Here’s a Harvard Law Review note that applies a diplomatic but devastating critique to the Second Circuit Court of Appeals’ Cariou v. Prince opinion.

I won’t bore you with a recap of the case (you should know it by now), but suffice it to say that this note takes a unique perspective on how the Second Circuit went off the rails when they relaxed the definition of “transformativeness.” In brief, the note analyzes how the Second Circuit blurred the previously established line between transformativeness and derivative, yet did “not provide an aesthetically neutral method of distinguishing between the two.”

The tension between derivative and transformative works is not new, but until Cariou, courts had resolved the tension between them by drawing an outer line at whether a work serves a different purpose than the original. By adopting a “same purpose, different meaning” definition of transformativeness, the Cariou court ventured beyond this outer boundary and did not erect another in its place. In other words, there is no clear, workable distinction between the amount of new expression sufficient for copyright protection and the level of new expression, meaning, or message sufficient to render a piece transformative under the Cariou test.

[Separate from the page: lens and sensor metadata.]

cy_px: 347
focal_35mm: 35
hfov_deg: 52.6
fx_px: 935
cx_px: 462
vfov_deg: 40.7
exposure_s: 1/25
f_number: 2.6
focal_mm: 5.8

The note also raises the concern that I’ve raised before, that what the Cariou opinion did was to allocate to a judge the role of art critic (essentially arbiters of taste).

…the definition the [Second Circuit] … adopted is still the broadest of any circuit court yet — and is in direct tension with the statutory definition of derivative works. Though any definition of transformativeness necessarily will remove from infringement some number of works that otherwise would have been subject to the copyright owner’s rights, there must be some way to distinguish the two categories if the derivative work right is to have meaning. This problem is particularly acute in appropriation art, a genre that uses prior works as raw material to create new expression. Without a clear standard, judges may be likely to decide according to taste, and artists will have no principled method of conforming their actions to the law ex ante. Future courts would be wise to clarify the contours of these two overlapping doctrines, lest appropriation art be left in uncharted waters, subject to the shifting winds of judges’ artistic appraisals. [bold added]

I think it is safe to say that the Cariou opinion has — in actuality — hurt appropriation artists more than helped them, so a celebratory vibe is a bit too premature. As the note appropriately concludes, “[b]ecause outcomes based on value judgments are difficult to predict, artists will struggle to conform their actions to the law ex ante, and the ultimate outcome may be a chilling effect on the creation of cultural products.”

Yes, a more workable fair use standard for appropriation art is needed.